Additionally, we launched another technology earlier this year called vNode. vNode creates what we call virtual nodes on individual compute nodes. Many users struggle with running on bare-metal compute. VMs on GPUs have many issues even with passthroughs. Specialized cloud providers like Nebius do that well because they can invest heavily in their own version of KubeVirt, their own virtualization, and their own flavor of KVM. Most enterprises are not going to do that. If you take KVM out of the box and run it on GPUs, there will be quite a few hiccups.

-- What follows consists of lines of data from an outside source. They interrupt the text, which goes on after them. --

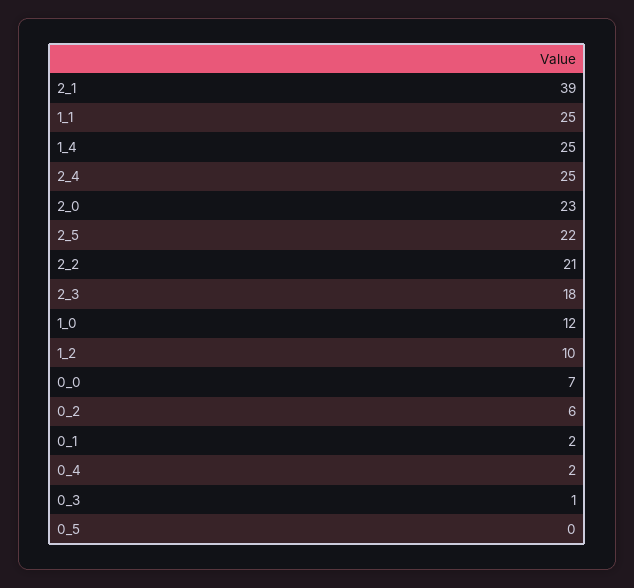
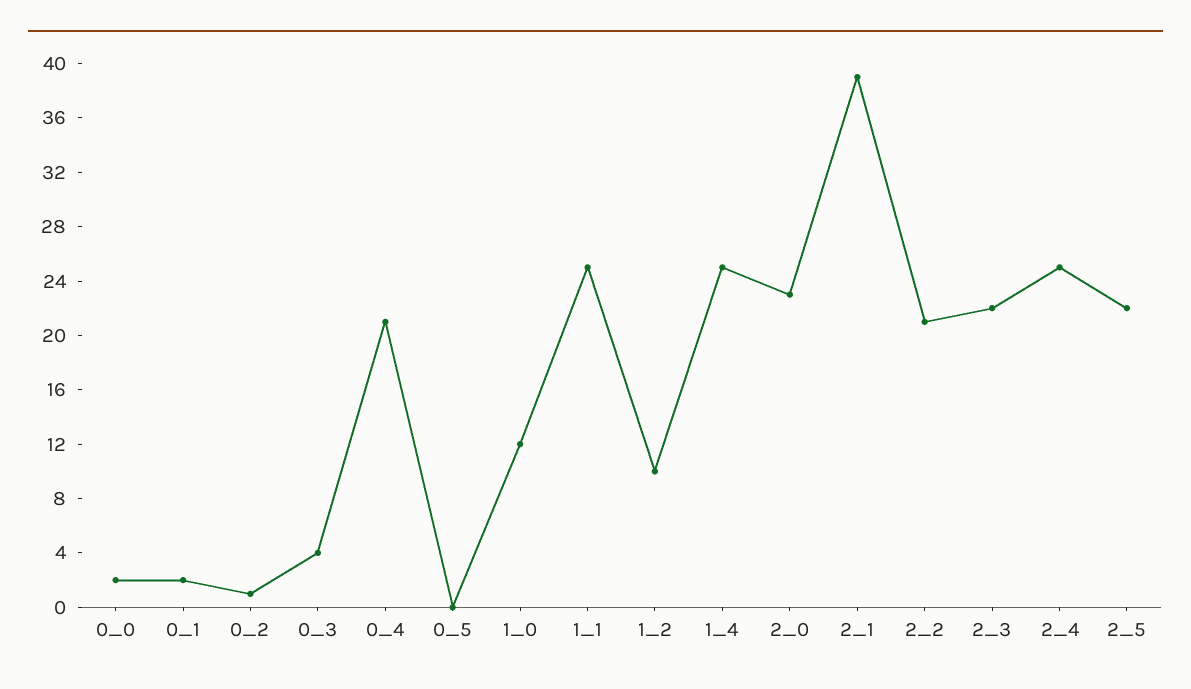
  {
    "2_1": 39,
    "1_1": 25,
    "1_4": 25,
    "2_4": 25,
    "2_0": 23,
    "2_5": 22,
    "2_2": 21,
-   "2_3": 18,
+   "2_3": 22,
    "1_0": 12,
    "1_2": 10,
-   "0_0": 7,
+   "0_0": 2,
-   "0_2": 6,
+   "0_2": 1,
    "0_1": 2,
-   "0_4": 2,
+   "0_4": 21,
-   "0_3": 1,
+   "0_3": 4,
    "0_5": 0
  }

So how do you still segment workloads on these nodes? We do that with vNode. vNode is effectively a container-native technology. I tell people it is as secure as it gets without creating a VM. They are still containers. There is no separate kernel; we are still running a shared kernel. VMs will be more secure with regard to that, and if there is a kernel exploit, you can still run into issues. But the most common thing you want to protect against, especially for internal or dev environments, is people causing damage, installing something that leads to container breakout, or putting in malicious software.
For example, there was a container breakout in the NVIDIA Container Toolkit in July that led to a full root exploit. The startup of the container was the problem. It was not a running container being attacked; it was starting the container. There was an issue in the container toolkit startup. Since it needs to attach a GPU, it runs as a root-privileged process at that moment. If you pass a certain environment variable and a small script into your Dockerfile and run that with the NVIDIA Container Toolkit, boom, you are on the node and can run any C code. That is very problematic.
We launched vNode earlier this year, so when Wiz came out with a blog post showing this vulnerability, we were eager to test whether vNode protects against it. It did. We wrote an in-depth blog post about it. I also gave a talk at the AI Infra Summit about two weeks ago on how this attack played out and how vNode protects against it. It is a great tool when you want to prevent container breakouts in a bare-metal environment, which you find a lot in GPU land.
Here is an overview of all the different models: shared nodes with traditional vCluster, virtual nodes with vNode, and then private nodes and Auto Nodes. You have traditional namespaces on the left and traditional separate Kubernetes clusters, such as separate OpenShift or EKS clusters, on the other extreme. What we are trying to do with the vCluster project is offer a spectrum in the middle: efficient sharing, much more efficient than traditional clusters, but with certain degrees of isolation depending on the use case.
You may run multiple variations of this. For example, you may run a production cluster with private nodes and Auto Nodes completely separate, but then a development cluster in multi-tenant mode. In one case there is only one tenant and one node, and there is still a vNode because that additional layer may be useful even if it is a single tenant on that node and a single-tenant production cluster. On the other side, you may run multi-tenant mode with multiple tenants on the same node. Virtual nodes help isolate those tenants from each other and prevent container breakouts or people causing damage, which unfortunately happens as well.
That is pretty much the end of the talk. I know we have a minute left, so if there are any questions, I am happy to answer them. Otherwise, enjoy the rest of the last day of the conference. Thank you.